In 1913 the Takapuna Borough Council was formed and in 1916 opened new Council Chambers, including a room for the library.   That library then continued to be administered by three council representatives and three representing library members, with a grant from the council.

In 1923, a room in the Strand Chambers at the south-eastern corner of The Strand and Lake Road was set aside for the library and this was later expanded into other rooms.   The council paid the annual rent.   In 1923, there were 285 subscribers, who paid an annual subscription in order to borrow books, and in that year 101 pounds was spent on book purchases.

In 1936 there was a series of newspaper letters expressing ‘disgust’ at what was described as a ‘stale’ and ‘poorly maintained book stock’.    It appears that Takapuna Library remained as a volunteer-managed library to 1956.
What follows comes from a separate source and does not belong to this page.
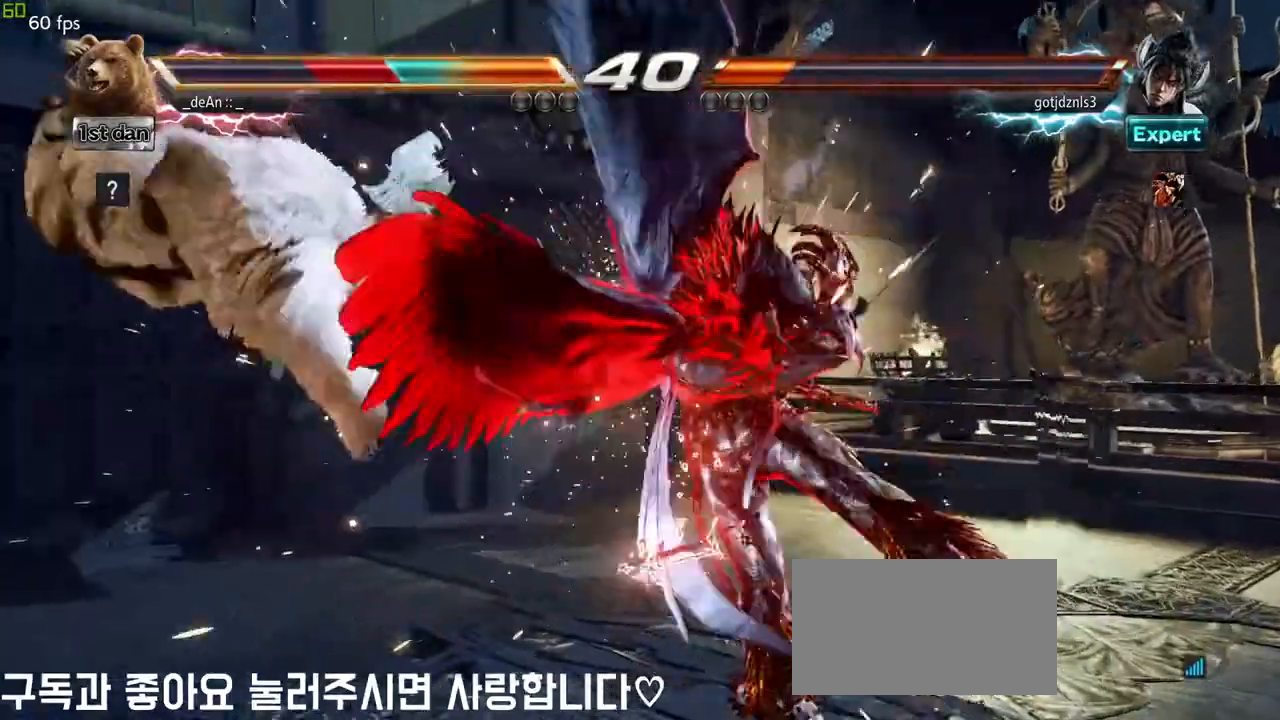
{"dt_ms": 500, "buttons": [], "left_stick": "center"}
However, three sets of donors came to the rescue.   The Trimble family arrived in Katikati in September 1875 from what is now Northern Ireland.   One of two unmarried sisters, Fanny, died 25 January 1945 aged 83, and her estate was left to sister Catherine, who died 13 August 1950 aged 88.   Their accountant/inventor father William Humphrey Trimble had died 12 February 1924 and around that time the family moved from Devonport to the south-west corner of Strand and Gibbons, where the current library now is.

The residue of Catherine’s estate (around 4,600 pounds) was given to “the Mayor, Councillors and Burgesses of the Borough of Takapuna to establish and equip a free reading room to be used in conjunction with the Municipal Library of the Council."  
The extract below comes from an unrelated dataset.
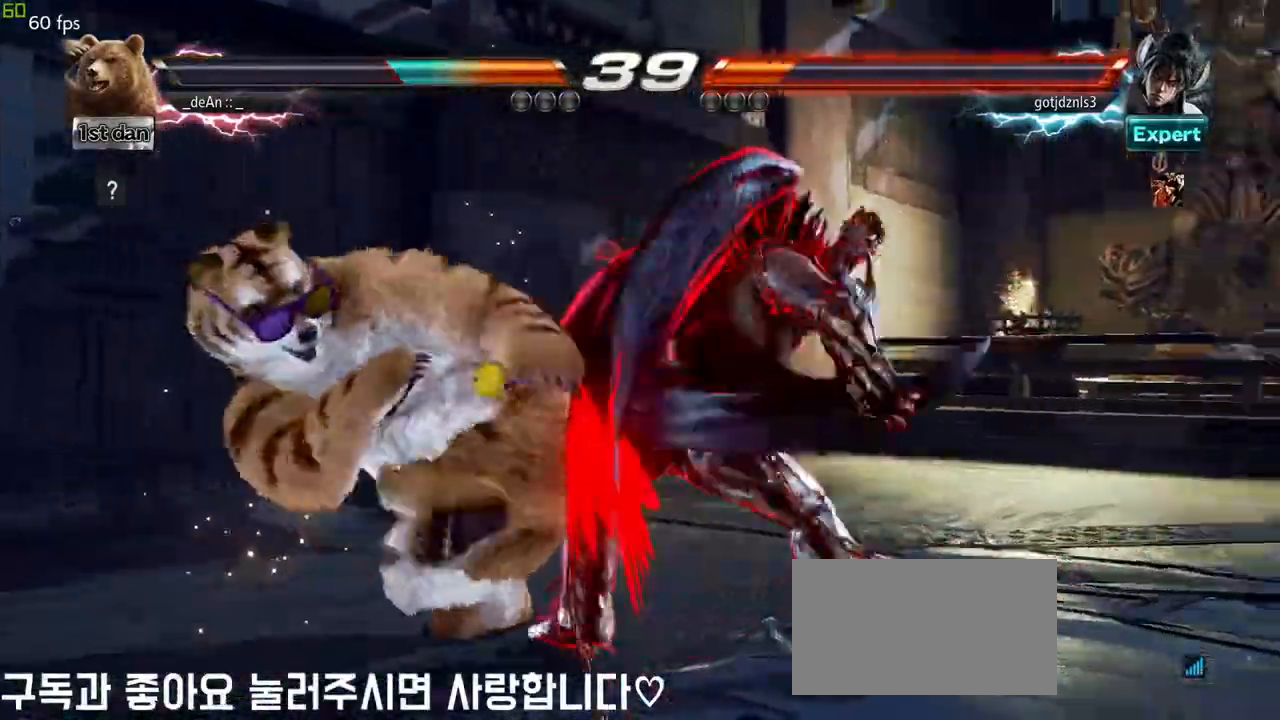
{"dt_ms": 500, "buttons": [], "left_stick": "center", "events": [[367, "CIRCLE", "down"], [500, "CIRCLE", "up"]]}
Back in 1939, R. & W. Hellaby had offered a triangle shaped small block of land at the back of their Hurstmere Rd butcher’s shop for a library, and the approximately 900 square foot library opened 13 March 1956.

The third donor Grace Adelaide Abbott (nee Fletcher) died 4 October 1949, aged 94, and her will stated that Takapuna Borough “Council is the residuary beneficiary in the estate, which residue is to be held by you upon trust as a fund to be applied in your discretion for and towards the erection and/or equipment of a public reading room within the Borough of Takapuna to be called ‘The Grace A Abbott Bequest’ in memory of her son Robert MacFarlane Roy”.   Roy was the surname of her first husband and their son had died in 1907.

Her relative Eustace Fletcher still lived at her property on the north-western corner of Esmonde and Lake Roads until his death in 1959, and that property was then purchased by the North Shore Drainage Board in November 1960.   The money from the house sale and from investments approached 20,000 pounds and another 10,000-pound council loan afforded very significant extensions to the 1956 library building.   The extended library was opened 9 February 1963, while the current library was opened 5 July 1989.